Here is a simple solution that is natural in the sense that it directly expresses the original question in a standard mathematical way.
region[z_] := Re[z] > 0 && Im[z] > 0; (* The original region *)
f[z_] := (z + I) / (z - I); (* The map *)
g = InverseFunction[f]; (* Its inverse *)
RegionPlot[region[g[x + I y]], {x, -2, 2}, {y, -2, 2}]
plots=ContourPlot[#@((x + I y + I)/(x + I y - I)), {x, 0, 2}, {y, 0, 2},
PlotLabel -> #] & /@ {Re, Im, Abs}
Or showing the plots inside the RegionPlot you provided:
Show[RegionPlot[
Re[x + I y] > 0 && Im[x + I y] > 0, {x, -2, 2}, {y, -2,
2}], #] & /@ plots
Since a complex function is involved, it seems natural to use plotting functions that treat complex objects directly, without having to overtly separate them into real and imaginary parts.
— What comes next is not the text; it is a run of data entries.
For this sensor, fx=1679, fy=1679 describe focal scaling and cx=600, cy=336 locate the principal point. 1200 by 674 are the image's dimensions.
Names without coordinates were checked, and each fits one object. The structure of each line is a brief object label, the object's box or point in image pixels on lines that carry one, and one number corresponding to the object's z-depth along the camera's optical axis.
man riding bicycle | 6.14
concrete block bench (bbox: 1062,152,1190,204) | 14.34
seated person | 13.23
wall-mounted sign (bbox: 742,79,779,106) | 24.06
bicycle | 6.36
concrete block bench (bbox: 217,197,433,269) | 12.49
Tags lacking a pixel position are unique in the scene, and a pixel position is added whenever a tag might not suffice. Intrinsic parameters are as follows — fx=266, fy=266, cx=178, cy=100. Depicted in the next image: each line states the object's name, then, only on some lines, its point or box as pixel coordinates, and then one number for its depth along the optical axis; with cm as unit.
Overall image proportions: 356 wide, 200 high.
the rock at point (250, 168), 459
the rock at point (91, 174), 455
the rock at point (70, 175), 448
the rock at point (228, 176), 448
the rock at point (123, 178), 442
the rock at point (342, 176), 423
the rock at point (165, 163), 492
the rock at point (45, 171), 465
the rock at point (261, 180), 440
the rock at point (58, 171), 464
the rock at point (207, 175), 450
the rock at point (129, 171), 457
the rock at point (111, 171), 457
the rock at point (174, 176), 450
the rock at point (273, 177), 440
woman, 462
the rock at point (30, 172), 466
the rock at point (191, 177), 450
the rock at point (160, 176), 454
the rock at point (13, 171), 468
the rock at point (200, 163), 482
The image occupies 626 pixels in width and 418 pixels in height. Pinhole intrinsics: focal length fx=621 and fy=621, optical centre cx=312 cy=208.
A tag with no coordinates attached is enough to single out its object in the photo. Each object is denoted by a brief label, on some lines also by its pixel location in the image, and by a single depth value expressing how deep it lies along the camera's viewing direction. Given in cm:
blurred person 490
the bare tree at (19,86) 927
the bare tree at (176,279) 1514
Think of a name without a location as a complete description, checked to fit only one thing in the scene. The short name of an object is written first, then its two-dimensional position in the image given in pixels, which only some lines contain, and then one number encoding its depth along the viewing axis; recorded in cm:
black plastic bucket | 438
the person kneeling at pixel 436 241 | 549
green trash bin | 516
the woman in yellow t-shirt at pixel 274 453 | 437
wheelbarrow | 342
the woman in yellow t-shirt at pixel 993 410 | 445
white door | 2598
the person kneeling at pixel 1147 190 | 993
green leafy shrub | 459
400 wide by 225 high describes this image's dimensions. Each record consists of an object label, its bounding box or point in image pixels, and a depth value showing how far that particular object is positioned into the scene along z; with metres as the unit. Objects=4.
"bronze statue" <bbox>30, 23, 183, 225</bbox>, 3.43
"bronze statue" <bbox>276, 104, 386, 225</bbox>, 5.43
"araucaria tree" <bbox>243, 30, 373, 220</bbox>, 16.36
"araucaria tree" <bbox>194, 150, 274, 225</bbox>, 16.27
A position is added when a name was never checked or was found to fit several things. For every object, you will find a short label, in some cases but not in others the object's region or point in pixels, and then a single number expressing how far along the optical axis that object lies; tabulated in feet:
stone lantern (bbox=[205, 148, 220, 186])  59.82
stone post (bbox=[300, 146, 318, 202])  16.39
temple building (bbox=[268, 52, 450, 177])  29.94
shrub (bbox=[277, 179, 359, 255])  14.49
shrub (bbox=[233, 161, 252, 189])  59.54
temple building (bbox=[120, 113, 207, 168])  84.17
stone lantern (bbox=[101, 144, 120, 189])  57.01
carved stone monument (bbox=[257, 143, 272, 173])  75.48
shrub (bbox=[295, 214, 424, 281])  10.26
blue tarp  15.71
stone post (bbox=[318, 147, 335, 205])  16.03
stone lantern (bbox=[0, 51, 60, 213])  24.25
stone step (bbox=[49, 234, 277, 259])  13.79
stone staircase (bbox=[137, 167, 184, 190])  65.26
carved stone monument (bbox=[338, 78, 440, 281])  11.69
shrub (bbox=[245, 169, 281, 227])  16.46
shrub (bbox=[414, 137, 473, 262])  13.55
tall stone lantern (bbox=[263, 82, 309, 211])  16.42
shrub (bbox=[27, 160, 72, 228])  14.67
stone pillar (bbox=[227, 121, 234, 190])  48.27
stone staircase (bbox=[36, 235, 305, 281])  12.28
David Park's Presentations add-on (http://home.comcast.net/~djmpark/DrawGraphicsPage.html) allows this:
<< Presentations`
With[{f = Function[z, (z + I)/(z - I)],
zmin = -(1 + I), zmax = (1 + I)},
grid = DrawCartesianMap[z, {z, 0, 2 zmax}, Mesh -> {12, 12},
PlotPoints -> 60, MaxRecursion -> 5,
BoundaryStyle -> Directive[Thick, Black, Dashed],
MeshStyle -> {{Thickness[0.0065], HTML@DarkGreen},
{Thickness[0.0065], Darker@Brown}}];
domainObjects = {Opacity[0.5, HTML@Wheat], grid};
imageObjects = ComplexMap[f][domainObjects];
Row[{
Draw2D[{domainObjects},
PlotRange -> ComplexPlotRange[0.5 zmin, 2 zmax], Frame -> True,
PlotLabel -> z, ImageSize -> Scaled[0.3], BaseStyle -> 12],
Draw2D[{Arrowheads[.3], NeedhamMappingSymbol[0, 1]},
PlotRange -> All, ImageSize -> Scaled[0.05]],
Draw2D[{imageObjects},
PlotRange -> ComplexPlotRange[-5 - I, 5 zmax], Frame -> True,
PlotLabel -> f[z], ImageSize -> Scaled[0.3], BaseStyle -> 12]
},
Spacer[5], ImageSize -> 720]
]